Morgan masih ingat dengan jelas ketika ia sedikit lagi berhasil mengoyak sayap Kyle, Harpy lain datang dan menyambarnya, mencakarnya dengan kuku-kukunya secara berkelompok, Morgan tidak punya pilihan selain lari ke arah Alita dan menyeret gadis vampir itu pergi.
Alita menghilangkan sayap dari punggungnya, ia mengusap bajunya yang koyak di sana-sini, lalu berdiri dengan pelan.
"Kupikir kita harus mencari tempat beristirahat," usulnya sambil menatap sekeliling, yang ada di dekat mereka ini hanyalah pasir pantai yang putih bersih serta air laut yang biru, pohon kelapa melambai-lambai tertiup angin.
Iris masih kehilangan kesadaran dan berada dalam dekapan Morgan, manusia serigala itu terlihat tidak akan melepasnya.
"Apa Iris baik-baik saja?" Tanya Thomas setelah berhasil berdiri dengan susah payah.
"Dia baik, luka luarnya telah sembuh berkatku," sahut Morgan bangga, ia menaik turunkan alisnya pada Thomas.
Bocah itu mendengus, ia membuang muka, Alita berdecak sebal karena perkataannya tidak ditanggapi dua laki-laki ini, ia mendelik ke arah Morgan.
Morgan mengangguk pelan, ia memicingkan matanya ketika melihat sebuah pohon besar di dekat batu karang dari kejauhan. "Kita kesana."
"Oke." Thomas mengikuti langkah Morgan dengan langkah tertatih, efek kutukan penyihir putih itu masih sangat terasa di seluruh tubuhnya, sakit dan nyeri.
"Apa perlu kubantu?" Alita membungkuk sedikit, ia menatap Thomas dengan khawatir, gadis vampir itu mengulurkan tangannya.

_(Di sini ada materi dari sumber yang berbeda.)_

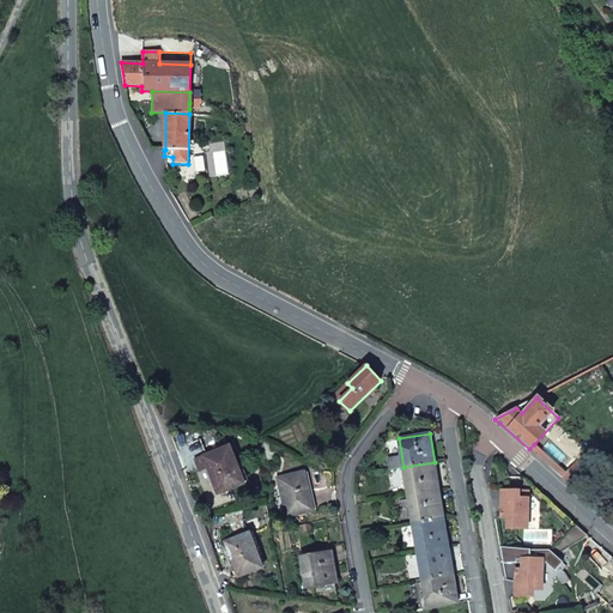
[(529,449),(560,477),(565,473),(534,444),(529,449)]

"Pft!" Morgan hampir tertawa, namun segera ia tahan, ia melirik Thomas dengan pandangan mengejek.
Thomas mengerti arti pandangan Morgan, kedua tangannya melengkung, ia mendesis dengan kesal. "Tidak!"
Alita terkekeh pelan, ia mengusap rambut putih Thomas pelan. "Oke, aku tidak memaksa."